Pollock Blue Poles (1953)
Pollock’s canvases are literally composed by dance. He danced over them leaving the mark of the dancer
Many have speculated about the blue objects (the blue “poles”) in his 1953 work which we know now under that name. Some have speculated that they represent the masts of ships but I have long seen these “poles” more as dancers which Pollock left on the work as a mirror of his own process.
Claude Tousignant Monochrome Orange [detail] (1955)
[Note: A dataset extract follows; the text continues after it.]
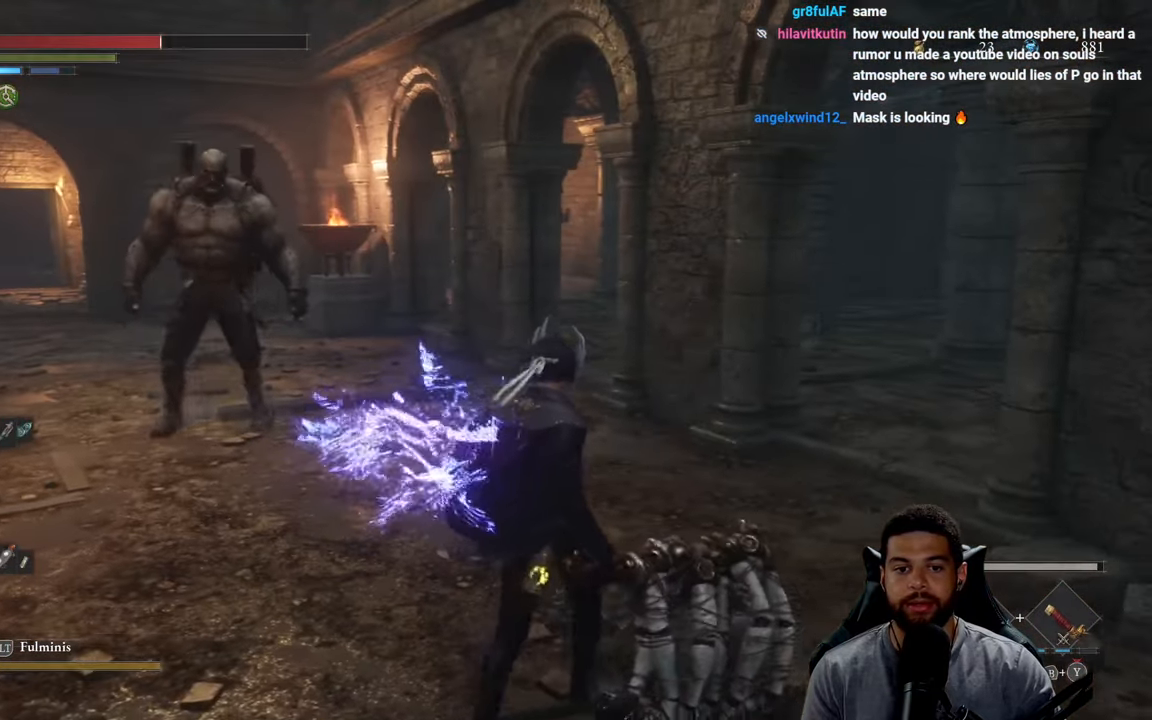
{"buttons": ["B"], "left_stick": "up", "right_stick": "center", "events": [[17, "left_stick", "up"], [267, "right_stick", "left"], [350, "right_stick", "center"]]}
Pollock’s paintings are also records of another dance – the death dance of avant-garde. The avant-garde would continue on well after Pollock in the world of dance but in the world of painting he signaled its end. After him came the grave markers of modernism in the flat monotone canvases of geometric abstraction (such as Claude Tousignant). Pollock danced us out past words to a place where only danced paint became the new language of ambiguity and wonder. Aside from the efforts of a very few poets, musicians, and dancers, no one else followed. We look across an abyss at his canvases today even when their surface rests less than three feet from our eye. At the limits of freedom – inspired freedom – Pollock participated in the pure unconscious dance of moving feet and flowing paint which had no object but itself. Pollock’s dance pushed convention out past its known horizon and his canvases leave us with complex suggestions about what they might mean. They are, as are all works of art, attempts to express an individual’s experience of becoming. Sometimes he even shows us the dancer in his work as in his Rhythmical Dance of 1948:
Pollock Rhythmical Dance (1948)
New forms and styles continued to emerge in painting after Pollock but he had exhausted so much of what formalist modernism could be that we soon realized he had danced us past a “post” modern condition. From Warhol and Pop and onwards the modernist avant-garde has experienced what Jean Baudrillard perceptively identified as “a period of posthumous representation” (in Baj, 2001:144). With Pollock’s abstraction the modern avant-garde ended and painting since has tended to be little more than kitsch in comparison to it (Ibid.).
Pollock Number 1A (1948)
Pollock’s painting can be read as choreography. Standing in front of one we try to retrace his steps. His moves are very difficult to follow by times but we can appreciate the effort of this great dancer who simultaneously invented and performed the death dance of the modernist avant-garde. Etymologically “choreography” literally means “dance- writing” and given how Pollock’s dance made the paint write his movement while finding its own – this kind of abstraction may be as close to automatic writing as humans have ever come.
Enrico Baj (2001). “The Transparency of Kitsch: A Conversation with Jean Baudrillard” in Gary Genosko (Editor). The Uncollected Baudrillard, London: Sage Press.
Bryan Robertson (1960). Jackson Pollock. London: Thames and Hudson.